20 octobre : Mediapart publie le témoignage de sept femmes mettant en cause l'acteur Thomas Scimeca. Au mois de juin, le journal avait publié le témoignage de sept anciennes collaboratrices de Bruno Barde, directeur d'une importante agence de relations presse et du festival de Deauville. Les enquêtes ayant porté cette année sur les violences sexistes et sexuelles reprochées aux réalisateurs Alain Corneau, Nils Tavernier, Serge Bozon, Philippe Lioret et Joachim Lafosse, ainsi qu'à l'ancien agent Dominique Besnehard et à l'acteur Gérard Darmon ont été quant à elles publiées par Le Nouvel Obs, Télérama, la Cellule investigation de Radio France, Libération et Politis : la preuve que des choses ont changé dans les rédactions parisiennes depuis l'enquête pionnière de Lénaïg Bredoux et Cyril Graziani en 2016.

22 octobre : l'acteur et réalisateur Nicolas Bedos est condamné en première instance à un an de prison, dont six mois avec sursis, pour agressions sexuelles.

L'actrice Sara Forestier en novembre 2024 sur le plateau de © Mediapart

7 novembre-18 décembre : devant la nouvelle commission d'enquête, l'actrice Sara Forestier, puis Francis Renaud, Nina Meurisse, Anna Mouglalis et Judith Godrèche livrent des témoignages marquants. Peu après son audition devant les député·es, Sara Forestier désignera l'acteur Nicolas Duvauchelle comme l'auteur de la gifle qu'elle a reçue en 2017 sur le tournage du film Bonhomme, de Marion Vernoux. Sur le plateau de Mediapart, elle confie également qu'un entretien d'Isabelle Adjani en novembre 2017 lui a servi de « déclic » : « Au théâtre, [j'ai été confrontée à un] acteur avec une vraie violence physique, avait déclaré la comédienne peu après les révélations sur le producteur Harvey Weinstein. Il a même cassé le bras d'une actrice plus tard et s'est fait traîner en justice par une autre encore. Lui échapper était devenu tellement obsédant pour moi que je suis tombée malade. J'ai dû arrêter la pièce. Tout le monde m'est tombé dessus comme si c'était ma faute. Ça marque… » L'acteur en question s'appelait Niels Arestrup.

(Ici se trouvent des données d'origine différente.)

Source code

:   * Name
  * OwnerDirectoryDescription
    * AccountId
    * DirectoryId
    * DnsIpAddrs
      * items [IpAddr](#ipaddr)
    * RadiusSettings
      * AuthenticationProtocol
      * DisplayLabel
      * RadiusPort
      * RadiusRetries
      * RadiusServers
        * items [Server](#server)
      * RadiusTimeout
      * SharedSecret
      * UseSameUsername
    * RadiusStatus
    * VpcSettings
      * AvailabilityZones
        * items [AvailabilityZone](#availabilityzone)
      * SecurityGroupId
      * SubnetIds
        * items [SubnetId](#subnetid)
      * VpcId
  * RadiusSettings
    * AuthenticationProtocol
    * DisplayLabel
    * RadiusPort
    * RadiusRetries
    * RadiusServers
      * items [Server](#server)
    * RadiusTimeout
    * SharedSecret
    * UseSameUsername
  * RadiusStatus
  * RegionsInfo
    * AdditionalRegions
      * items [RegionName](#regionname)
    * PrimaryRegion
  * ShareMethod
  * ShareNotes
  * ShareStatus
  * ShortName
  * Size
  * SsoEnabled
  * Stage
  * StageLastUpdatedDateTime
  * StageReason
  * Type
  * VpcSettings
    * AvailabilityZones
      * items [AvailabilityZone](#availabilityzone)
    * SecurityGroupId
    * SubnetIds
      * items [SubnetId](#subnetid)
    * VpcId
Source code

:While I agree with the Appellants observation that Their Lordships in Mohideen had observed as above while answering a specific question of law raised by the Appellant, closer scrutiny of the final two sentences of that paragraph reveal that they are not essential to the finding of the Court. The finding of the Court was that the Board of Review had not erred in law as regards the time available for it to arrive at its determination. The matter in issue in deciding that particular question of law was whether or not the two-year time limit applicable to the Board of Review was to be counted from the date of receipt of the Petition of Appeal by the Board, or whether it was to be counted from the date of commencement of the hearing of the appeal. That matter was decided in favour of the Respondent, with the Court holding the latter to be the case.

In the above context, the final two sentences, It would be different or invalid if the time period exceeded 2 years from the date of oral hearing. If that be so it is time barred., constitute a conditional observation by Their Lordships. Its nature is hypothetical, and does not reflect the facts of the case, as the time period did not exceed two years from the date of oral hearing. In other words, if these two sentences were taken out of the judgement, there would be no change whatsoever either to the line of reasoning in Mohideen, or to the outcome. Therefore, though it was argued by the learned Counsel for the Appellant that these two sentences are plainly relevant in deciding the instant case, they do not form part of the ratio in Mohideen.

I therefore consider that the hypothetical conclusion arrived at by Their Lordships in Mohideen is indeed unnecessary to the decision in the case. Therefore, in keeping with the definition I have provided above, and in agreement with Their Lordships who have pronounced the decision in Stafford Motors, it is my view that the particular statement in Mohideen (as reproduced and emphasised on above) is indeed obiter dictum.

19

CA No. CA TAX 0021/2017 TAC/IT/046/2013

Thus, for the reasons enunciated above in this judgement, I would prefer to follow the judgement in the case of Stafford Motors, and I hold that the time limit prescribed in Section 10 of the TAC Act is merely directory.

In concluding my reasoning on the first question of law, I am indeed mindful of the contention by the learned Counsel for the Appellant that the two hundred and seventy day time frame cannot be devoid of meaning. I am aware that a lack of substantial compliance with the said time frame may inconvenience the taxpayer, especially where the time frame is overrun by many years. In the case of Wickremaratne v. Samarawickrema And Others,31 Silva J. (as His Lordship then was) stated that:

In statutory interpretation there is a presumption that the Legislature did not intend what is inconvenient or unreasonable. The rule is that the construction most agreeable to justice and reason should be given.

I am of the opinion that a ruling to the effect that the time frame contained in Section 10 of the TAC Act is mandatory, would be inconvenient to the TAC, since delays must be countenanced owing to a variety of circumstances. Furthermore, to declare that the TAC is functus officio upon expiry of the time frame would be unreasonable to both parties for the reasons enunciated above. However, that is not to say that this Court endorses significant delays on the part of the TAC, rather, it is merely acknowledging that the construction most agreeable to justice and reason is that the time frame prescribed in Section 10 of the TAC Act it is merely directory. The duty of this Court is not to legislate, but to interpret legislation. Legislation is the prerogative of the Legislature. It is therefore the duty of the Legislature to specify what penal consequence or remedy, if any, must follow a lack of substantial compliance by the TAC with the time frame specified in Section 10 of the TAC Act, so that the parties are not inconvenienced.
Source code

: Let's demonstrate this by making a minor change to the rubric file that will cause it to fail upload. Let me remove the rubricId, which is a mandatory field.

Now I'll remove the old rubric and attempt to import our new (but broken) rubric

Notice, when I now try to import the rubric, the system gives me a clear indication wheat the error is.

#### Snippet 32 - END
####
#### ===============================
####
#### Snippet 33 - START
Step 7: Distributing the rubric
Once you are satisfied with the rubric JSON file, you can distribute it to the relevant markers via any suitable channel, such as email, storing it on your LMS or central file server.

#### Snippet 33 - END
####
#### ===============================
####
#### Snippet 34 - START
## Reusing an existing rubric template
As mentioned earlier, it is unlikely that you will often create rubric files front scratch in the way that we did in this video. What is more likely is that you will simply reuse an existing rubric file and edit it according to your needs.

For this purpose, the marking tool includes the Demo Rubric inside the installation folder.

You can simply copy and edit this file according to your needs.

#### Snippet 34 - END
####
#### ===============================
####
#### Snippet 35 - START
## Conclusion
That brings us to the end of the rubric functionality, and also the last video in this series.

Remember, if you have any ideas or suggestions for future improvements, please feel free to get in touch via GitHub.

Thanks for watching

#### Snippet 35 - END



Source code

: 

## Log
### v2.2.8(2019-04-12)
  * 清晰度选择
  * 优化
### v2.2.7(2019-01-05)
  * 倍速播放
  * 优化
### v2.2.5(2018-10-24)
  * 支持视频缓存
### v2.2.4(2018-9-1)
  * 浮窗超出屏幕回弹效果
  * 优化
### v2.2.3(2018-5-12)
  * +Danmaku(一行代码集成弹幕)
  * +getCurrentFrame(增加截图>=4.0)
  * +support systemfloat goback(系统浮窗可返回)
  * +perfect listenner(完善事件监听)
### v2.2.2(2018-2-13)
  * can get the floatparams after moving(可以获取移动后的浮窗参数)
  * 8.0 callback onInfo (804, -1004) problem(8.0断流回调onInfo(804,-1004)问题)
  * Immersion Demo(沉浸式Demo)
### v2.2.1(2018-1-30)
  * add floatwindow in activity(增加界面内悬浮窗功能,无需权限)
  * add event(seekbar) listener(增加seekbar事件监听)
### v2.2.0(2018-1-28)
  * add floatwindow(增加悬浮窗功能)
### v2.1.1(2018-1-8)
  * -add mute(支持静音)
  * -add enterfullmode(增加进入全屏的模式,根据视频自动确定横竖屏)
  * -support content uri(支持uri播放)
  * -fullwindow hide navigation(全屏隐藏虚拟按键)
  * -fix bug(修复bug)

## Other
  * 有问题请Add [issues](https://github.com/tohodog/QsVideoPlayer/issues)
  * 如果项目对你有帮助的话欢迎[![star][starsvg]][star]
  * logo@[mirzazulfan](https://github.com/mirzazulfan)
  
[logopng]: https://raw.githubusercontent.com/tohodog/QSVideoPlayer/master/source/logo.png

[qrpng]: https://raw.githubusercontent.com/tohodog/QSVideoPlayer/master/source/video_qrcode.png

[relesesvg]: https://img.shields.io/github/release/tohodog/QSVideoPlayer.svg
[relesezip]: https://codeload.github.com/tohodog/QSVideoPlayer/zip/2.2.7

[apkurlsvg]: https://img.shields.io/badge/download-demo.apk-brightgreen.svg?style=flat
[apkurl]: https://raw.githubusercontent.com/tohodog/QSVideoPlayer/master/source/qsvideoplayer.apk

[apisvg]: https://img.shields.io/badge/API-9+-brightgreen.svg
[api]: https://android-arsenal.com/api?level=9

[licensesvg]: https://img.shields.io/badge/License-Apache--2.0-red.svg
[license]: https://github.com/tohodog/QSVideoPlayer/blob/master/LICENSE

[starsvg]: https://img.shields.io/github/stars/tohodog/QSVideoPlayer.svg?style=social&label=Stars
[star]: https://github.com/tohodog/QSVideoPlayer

10 décembre : Adèle Haenel avait été bien seule à prendre la parole en 2019, puis à « se lever et se casser » de la cérémonie des César en 2020, avant d'annoncer en mai 2023 son « arrêt du cinéma », en raison de « la complicité généralisée du métier vis-à-vis des agresseurs sexuels et, plus généralement, [de] la manière dont ce milieu collabore avec l'ordre mortifère écocide raciste du monde tel qu'il est ». A l'issue de deux jours de procès, la procureure a requis cinq ans de prison, dont deux fermes aménagés avec un bracelet électronique, à l'encontre du réalisateur Christophe Ruggia.

15 décembre : Le Dernier tango à Paris, de Bernardo Bertolucci, était programmé ce jour-là à la Cinémathèque française, dans le cadre d'un hommage à l'acteur Marlon Brando. La séance a finalement été annulée, et la tête de l'institution (directeur général Frédéric Bonnaud, programmateur Jean-François Rauger, président Costa-Gavras), qui s'était déjà distinguée en 2017-2018, a eu tout faux jusqu'au bout.

22 décembre : l'année 2023 s'était ouverte (dans Le Point de la famille Pinault) et refermée (dans Le Journal du Dimanche de Vincent Bolloré) sur une tribune dénonçant le « mépris de la présomption d'innocence » et le « lynchage médiatique » de Sofiane Bennacer puis Gérard Depardieu. L'année 2024 s'achève sur le débunkage par Mediapart de l'intox du clan Depardieu-Moix visant à désamorcer le dévastateur « Complément d'enquête » consacré un an plus tôt à l'acteur.

31 décembre : la critique cinéma peine à se remettre en question, constate Ludovic Lamant, alors qu'un #MetooCritiqueCinéma apparaît sur les réseaux sociaux.